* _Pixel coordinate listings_

------------------------------------------------------------------------

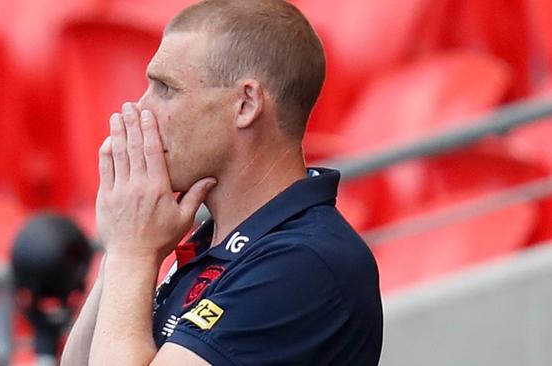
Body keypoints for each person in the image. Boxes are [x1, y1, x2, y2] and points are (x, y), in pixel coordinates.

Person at [61, 0, 383, 365]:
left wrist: (132, 252)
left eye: (166, 88)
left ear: (246, 104)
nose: (140, 108)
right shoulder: (213, 242)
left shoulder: (305, 263)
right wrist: (125, 247)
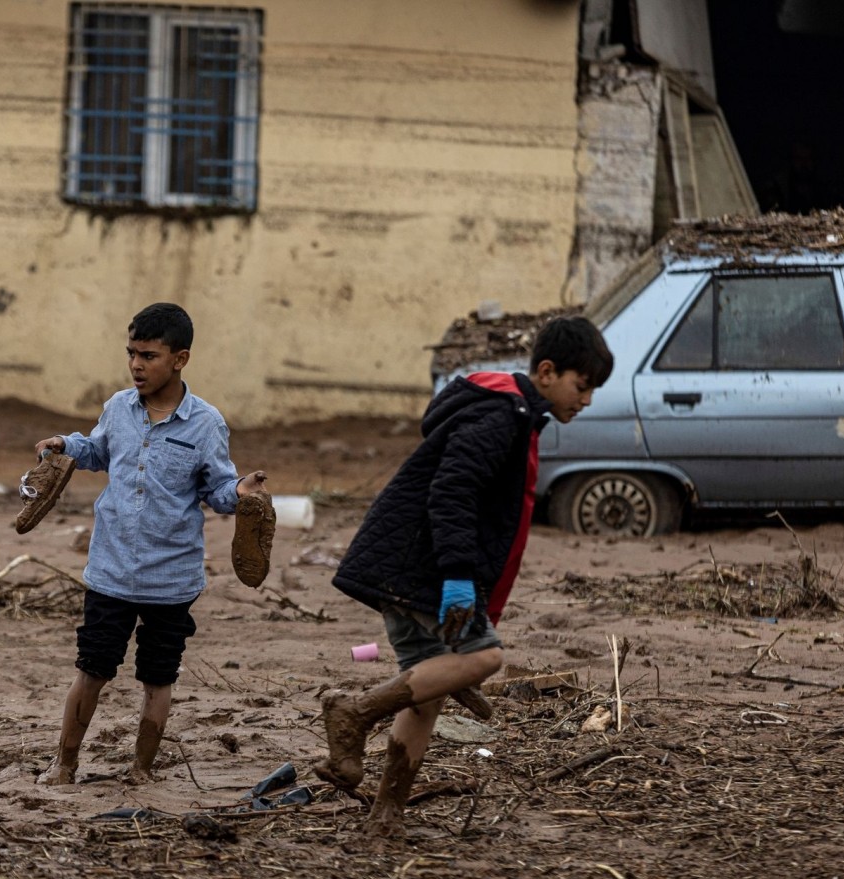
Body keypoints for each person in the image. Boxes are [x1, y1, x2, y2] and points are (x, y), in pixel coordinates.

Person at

------------------------------------------------------------------------

* _WHAT IS EXPECTED_
Where an image appears in the data, skip it, and return the rest verbatim.

* _SOLVED EXERCISE_
Body keypoints for each person in the image. Boxes are [x1, y1, x2, y2] and points are (x, y), in pixel coordinates.

Person at [61, 0, 383, 365]:
left wrist: (132, 252)
left eye: (166, 88)
left ear: (246, 104)
nose: (140, 108)
right shoulder: (213, 242)
left shoulder: (305, 263)
right wrist: (125, 247)
Body keypoints for each person in the image. Boxes are [x1, y1, x2, y2] and points are (x, y), in pixel coordinates.

Person at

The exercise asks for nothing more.